Reverse Transcription and Quantitative Real Time PCR

Isolation of RNA and quantification of specific mRNAs by real-time PCR in brain specimens was performed as described previously [55]. For rhesus monkey and human p62, primers were CAGTCCCTACAGATGCCAGA and TCTGGGAGAGGGACTCAATC, the double-labeled probe was TCCCAGGAGGGACCCACAGG. The average of 18S, TATA box binding protein (TBP) and glyceraldehyde 3-phosphate dehydrogenase (GAPDH) RNA were used for macaques, and 18S and GAPDH for human, as the endogenous controls using the primers/probe sets described [55].

Immunohistochemistry

Formalin-fixed, paraffin-embedded of serial brain sections were cut at 6 µm thickness, mounted on glass slides, deparaffinized and subjected to heat-mediated antigen retrieval (AR) with a steamer for p62 and ubiquitin respectively. Indirect immunohistochemistry was then performed as previously described [55]. Primary antibodies were a mouse monoclonal antibody against p62 (BD Transduction Laboratories), using pH 9 Tris-EDTA buffer for AR, and rabbit polyclonal antibody against ubiquitin (Lab Vision Corp., Thermo Fisher Scientific, Fremont, CA), using 0.01 M citrate buffer, pH 6.39 for AR.

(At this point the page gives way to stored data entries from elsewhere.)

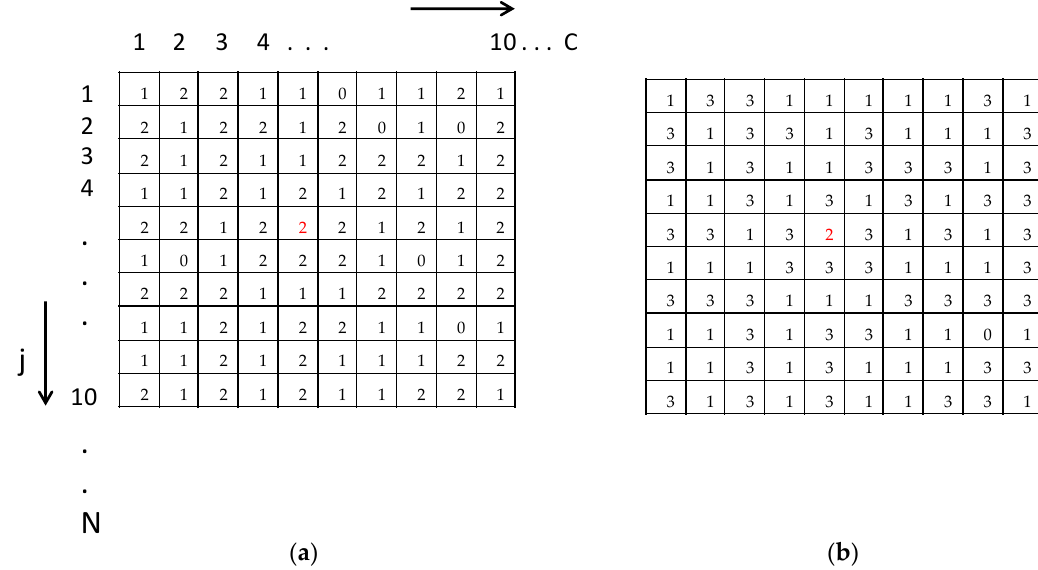
= 5% for: ( a ) initial time 2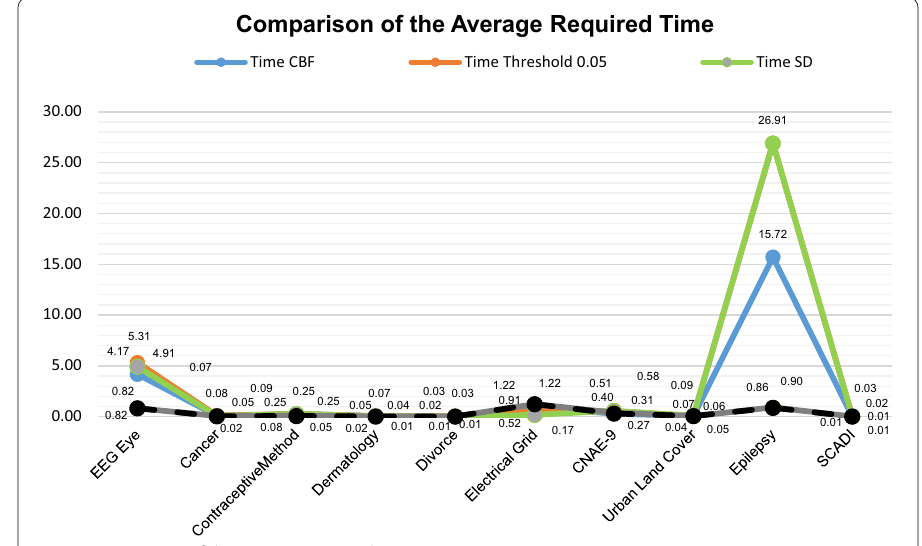
Fig.3 Comparison of the average required time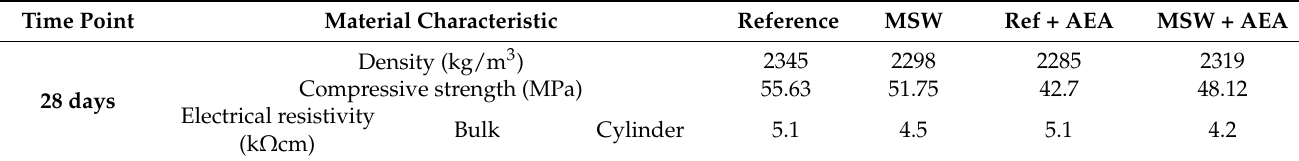
Table 3. Laboratory test results at 28 days.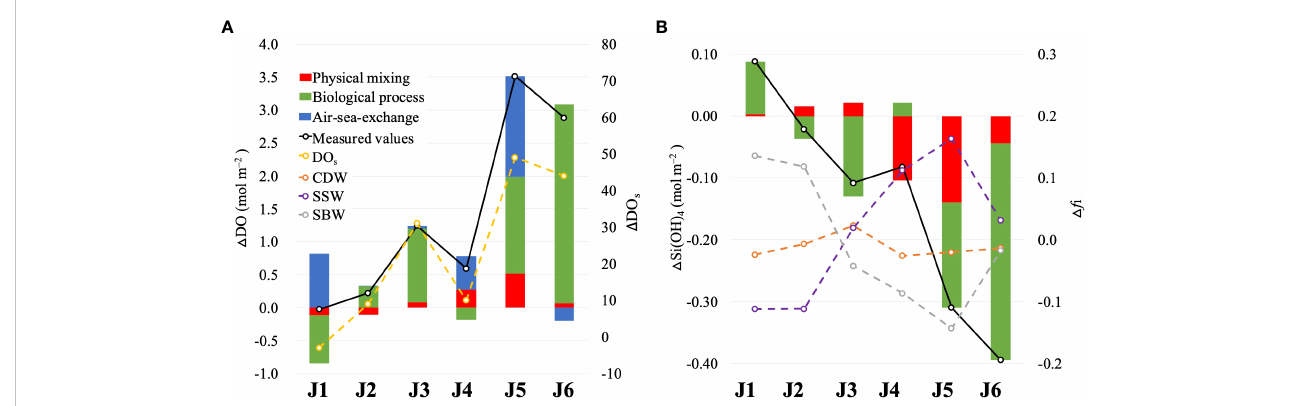
FIGURE 8 Depth-integrated concentration differences of (A) dissolved oxygen and saturation of dissolved oxygen and (B) Si(OH) 4 and f i (the fractions of three water masses) along section J (after wind minus before wind). The lines represent the differences in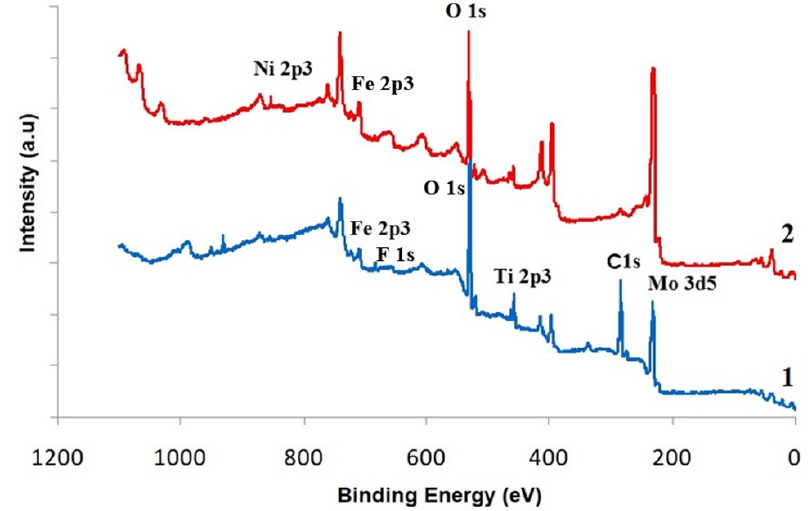
Figure 2. XPS spectra of a specimen with titanium-containing coating on steel prior to etching ( 1 ) and after 180 min etching of the coating ( 2 ).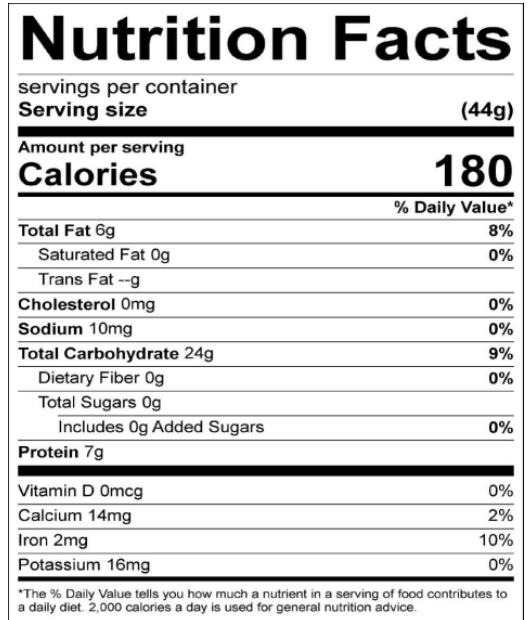
Figure 3. Food label for Recipe 5.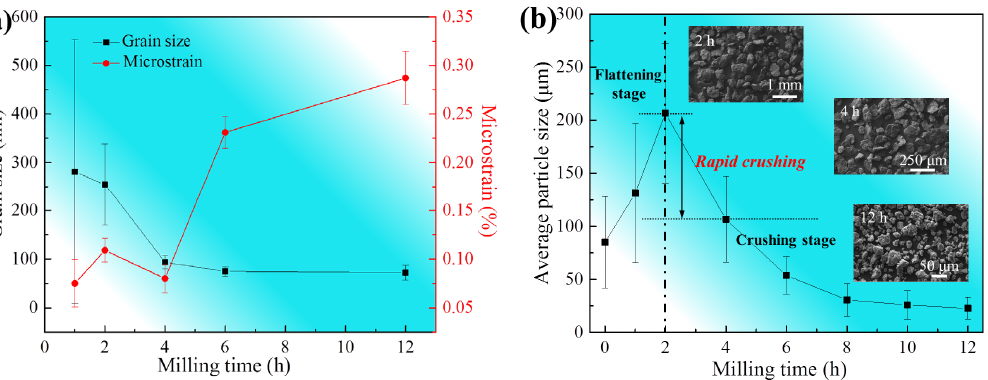
Figure 3. Evolution of grain size, the microstrain ( a ) and particle size ( b ) for the milled Ti/Mg-9Al-Zn-0.3Mn composite.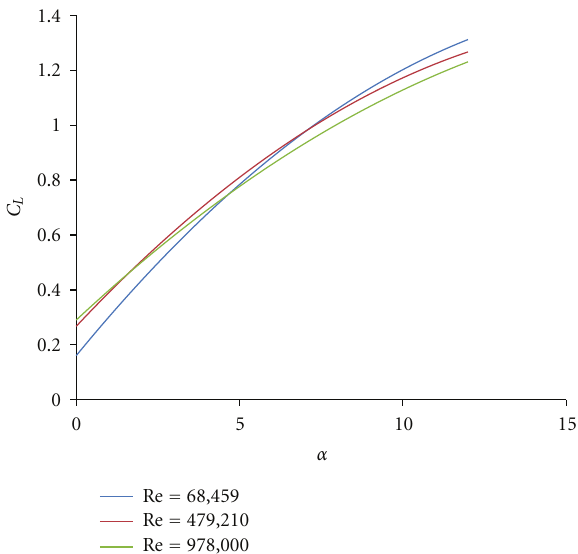
Figure 9: CFD simulation results of C L versus α of NACA 63-421 airfoil.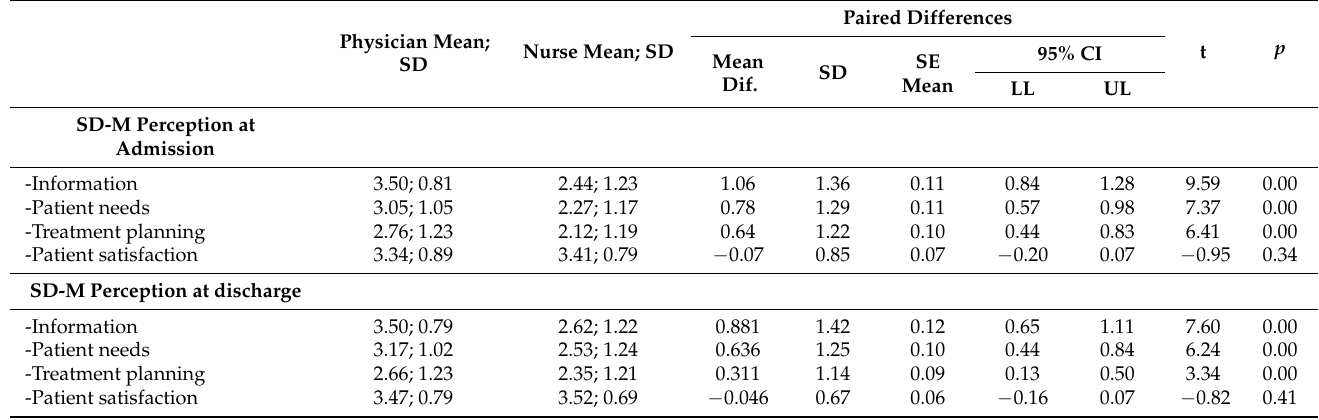
Table 2. Paired sample test comparing patients’ scores with referring to nurses and physicians.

Neuronal Survival and Toxicity Assays

Cell survival and death were measured conjointly in 24-well culture dishes 24 hr after the indicated treatments. Neurotoxicity was monitored by the measurement of LDH activity released from the cytosol of damaged cells into the supernatant. Culture medium (200 µl/well) was sampled and centrifuged to remove cellular debris from the supernatant in order to measure the LDH enzymatic assay following the vendor's kit manual (Roche Applied Science, Indianapolis, IN). Triton X-100-treated (2%) cells were used to determine the maximum releasable LDH activity in the cells. The percentage of LDH release was calculated as LDH in the culture medium divided by total LDH (maximum releasable LDH activity). For the assay, LDH assay reagent was incubated for 30 min at room temperature, and the absorbance of samples was measured using a Victor3 Multilabel Counter (PerkinElmer, Boston, MA), taking absorbance measurements at wavelength of 490 nm. The same plate was then used to monitor the mitochondrial respiration using the reduction of MTT into a blue formazan precipitate. For the MTT assay, neurons grown in 24-well culture dishes were incubated with MTT (0.5 mg/ml) for 30 min at 37°C. The blue formazan produced was solubilized in 1 ml of dimethyl sulfoxide, and the amount of MTT formazan product was determined by measuring immediately using a Multilabel Counter 1420 Victor (PerkinElmer), taking absorbance measurements at wavelength of 560 nm.

Statistical Analysis

Statistical analysis was carried out using GraphPad Instat. All experiments were repeated at least six times, unless otherwise stated. Results are shown as the mean±SEM. For two groups data were evaluated by Student's t-test, for more than two a one-way analysis of variance (ANOVA) followed by post-hoc Tukey's test was used for multiple comparisons. Significance was assessed at P<0.05.

Acknowledgments

We are grateful for generous gifts of the GFP-LC3 plasmid construct from Dr. T Yoshimori (National Institute of Genetics, Japan), and the Atg5 antibody from Dr. N. Mizushima (Department of Physiology and Cell Biology; Tokyo Medical and Dental University, Japan). We are grateful for the human brain tissues provided by National NeuroAIDS Tissue Consortium including California NeuroAIDS Tissue Network, Texas Respiratory for AIDS Neuropathogenesis Research, University of California, Los Angeles and The Manhattan HIV Brain Bank. We also thank Michelle Zandonnati and Debbie Watry for technical assistance. This is manuscript # 19246 from The Scripps Research Institute.

Footnotes

Competing Interests: The authors have declared that no competing interests exist.

Funding: This work was supported by NIH NRSA F32 NS048767 (to MA), and DA024467, MH073490 and MH062261 (to HSF).